-1

I am writing an R function that takes a data frame and variable name as inputs, performs some operations on the vector in the data frame corresponding to the input variable name, then returns the resulting vector.

While I can write this function using [] to index, I am trying to learn how to index with $ instead (I understand this may be a bad idea).

My best guess is that I need to paste together what I want as a string and somehow use parse(), eval(), substitute() or some other function, but I suspect there might be a better way. Any help is appreciated.

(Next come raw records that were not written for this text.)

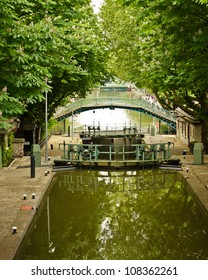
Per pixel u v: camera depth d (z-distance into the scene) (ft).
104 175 86.12
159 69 82.07
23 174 78.79
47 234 48.83
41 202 60.49
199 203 59.06
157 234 48.60
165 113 157.79
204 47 52.90
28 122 112.88
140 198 67.56
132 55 116.37
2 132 78.74
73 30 88.17
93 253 42.57
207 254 41.96
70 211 59.62
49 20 54.13
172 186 75.82
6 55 41.60
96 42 102.42
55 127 176.55
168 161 93.40
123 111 319.47
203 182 70.44
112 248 43.96
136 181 80.43
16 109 41.24
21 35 41.39
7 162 90.02
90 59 99.45
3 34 41.47
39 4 59.98
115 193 71.20
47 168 86.48
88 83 106.52
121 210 60.13
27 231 46.60
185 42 55.52
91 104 159.12
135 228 51.29
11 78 41.98
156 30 67.05
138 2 51.62
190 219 54.90
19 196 60.80
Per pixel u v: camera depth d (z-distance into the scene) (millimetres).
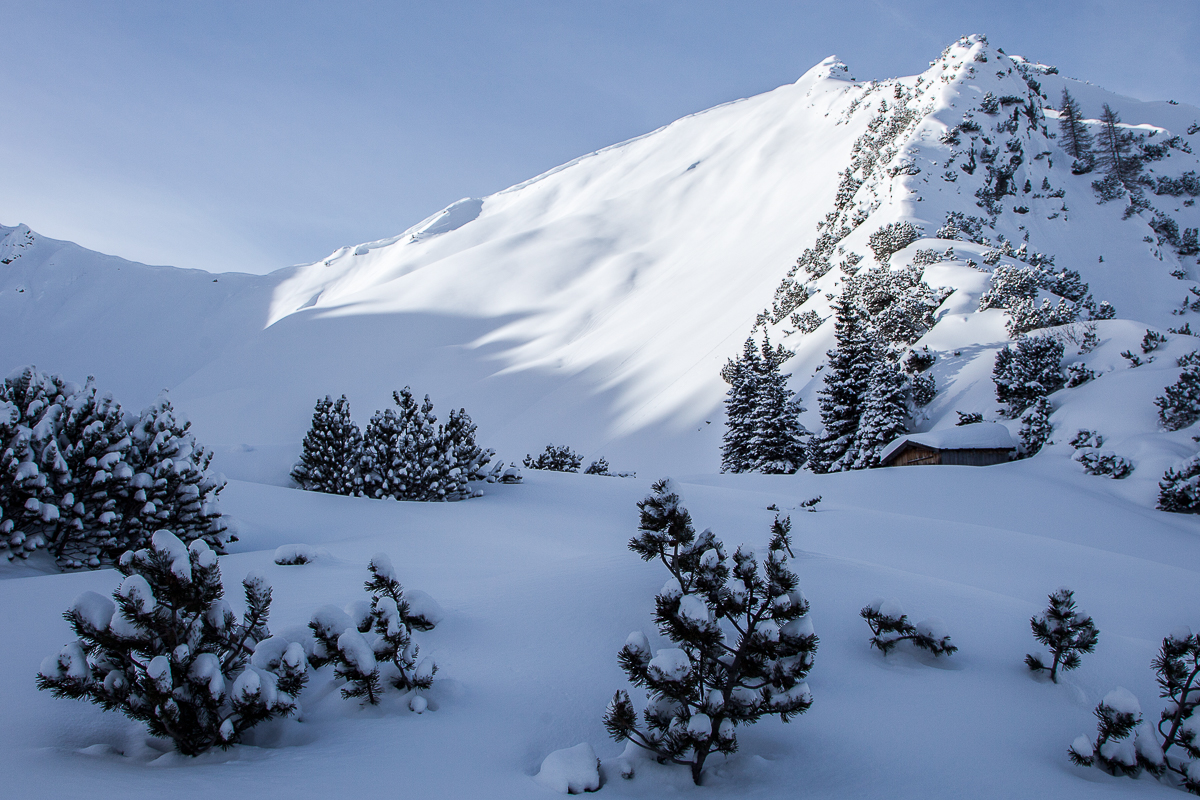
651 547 5648
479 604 7949
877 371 40188
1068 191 91375
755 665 4910
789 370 56688
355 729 5023
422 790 4016
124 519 12320
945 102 88500
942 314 47688
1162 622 11016
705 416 59938
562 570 9461
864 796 4492
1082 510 22406
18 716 4848
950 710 6129
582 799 4188
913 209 68438
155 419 13594
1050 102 149250
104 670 4805
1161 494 23312
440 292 162750
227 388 127375
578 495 24562
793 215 118875
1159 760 5281
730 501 22953
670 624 4938
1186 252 84438
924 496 25734
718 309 90688
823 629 7789
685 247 156375
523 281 163125
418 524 17625
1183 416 27375
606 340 111375
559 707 5551
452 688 5758
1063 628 6871
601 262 167625
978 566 14320
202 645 5039
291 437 101938
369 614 6586
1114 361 34469
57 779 3775
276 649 5434
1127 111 150125
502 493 24500
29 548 11305
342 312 158625
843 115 168500
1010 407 35000
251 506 18281
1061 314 40062
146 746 4648
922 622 7387
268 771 4195
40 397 12539
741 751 5137
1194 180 98688
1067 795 4707
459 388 113438
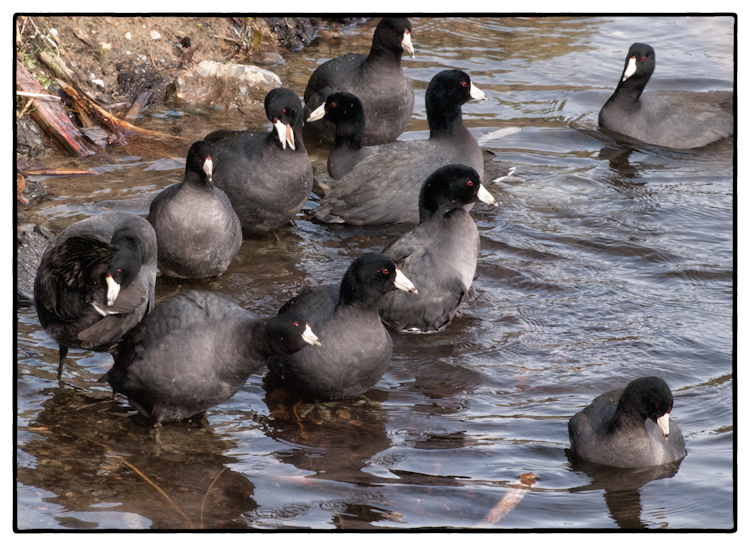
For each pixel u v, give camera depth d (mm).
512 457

# Create an arbitrary data frame
df <- data.frame(x = c("a","b","c","c","c"),
                 y = 1:5,
                 z = c(1,9,NA,0,NA))

# Create a vector with character "y",
# capturing the name of the column
# I want to work with in my data
M <- "y"

# Write a function that takes a 
# data frame and a variable name,
# adds 5 to each value of that 
# variable in the data frame, then
# prints the resulting numeric vector.
# Below produces the desired output
# of the function:
print(df$y + 5)

#####################################
# Define function to add 5 to a specified
# variable in the data frame using [] indexing
fun1 <- function(dat, var) {
    df[ ,var] + 5
}

# Works with both quoted values and
# objects assigned quoted values
fun1(dat = df, var = "y")
fun1(dat = df, var = M)

# However, doesn't work when I use 
# $ instead of []. See function below
# and corresponding results.
fun2 <- function(dat, var) {
  df$var + 5
}

# Doesn't produce intended result
fun2(dat = df, var = "y")
fun2(dat = df, var = M)
socialscientist
  • 3,759
  • 5
  • 23
  • 58
  • 1
    You should use `[` or `[[` to subset dataframe with variable names. `$` should not be used. See https://stackoverflow.com/questions/18222286/dynamically-select-data-frame-columns-using-and-a-character-value – Ronak Shah Feb 11 '21 at 07:27
  • 1
    The link in @RonakShah's comment is the answer to the question, you may also want to take a look at [thisSO post](https://stackoverflow.com/questions/1169456/the-difference-between-bracket-and-double-bracket-for-accessing-the-el). – Rui Barradas Feb 11 '21 at 08:05
  • See also `fortunes::fortune(106)`. – Rui Barradas Feb 11 '21 at 08:11

1 Answers1

2

You can do that. You really shouldn't but you can.

Like all operators in R, $ is actually a function. Its first argument is a list (possibly but not necessarily of class data.frame) and its second argument a name (an object of type "symbol"). Since $ does not evaluate the second parameter, you need to substitute it if you intend to pass it programmatically.

This is how I would do it:

fun2 <- function(dat, var) {
  var <- as.name(var)
  eval(substitute("$"(dat, var) + 5))
  }

fun2(dat = df, var = "y")
#[1]  6  7  8  9 10
fun2(dat = df, var = M)
#[1]  6  7  8  9 10

See how much nicer this is if you use [ like the R developers intended?

Roland
  • 127,288
  • 10
  • 191
  • 288